I recently wrote a blogpost to try to process how I felt and to see how the rest of the skin positivity community felt about this word being used to describe us. Very quickly, the hashtag #undesirablesofinstagram was used all over the world alongside photos of 'undesirable' faces. It makes me so emotional to look through the hashtag and to see people who look and feel like me. To some people, this may seem like a storm in a teacup, but I think it’s a sign of a wider issue in our society. We are surrounded by perfection (often Facetuned, Photoshopped, filtered or otherwise tweaked) and whether we consciously acknowledge it or not, it does impact us. I’ve read countless think pieces, studies and papers on the effects of social media and retouching in particular, and on an anecdotal level, I know that it affects me – even though I realise that a large number of images I see online are altered.

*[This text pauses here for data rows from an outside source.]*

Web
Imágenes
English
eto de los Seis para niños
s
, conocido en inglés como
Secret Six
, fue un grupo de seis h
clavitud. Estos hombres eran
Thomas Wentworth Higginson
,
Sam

I contacted Instagram for a comment for this article and I am so thrilled to be able to say that, as of this week, the wording of the official guidelines has been changed. As a direct result of the #UndesirablesOfInstagram campaign, and the incredible support of the skin positivity community, the word 'undesirable' no longer features at any point in their guidelines. The wording is now much clearer: "We don't allow ads that contain unexpected or unlikely results. Ad content must not imply or attempt to generate negative self-perception in order to promote diet, weight loss, or other health related products."
I am so pleased that Instagram did the right thing. I never wanted Instagram to be 'cancelled' or for people to boycott the channel. I just wanted the outdated and hurtful guidelines to be changed. Social media can be an incredible tool for positivity, support and inclusivity, so I hope this is a sign that the platform is evolving to embrace those of us who look a little bit different.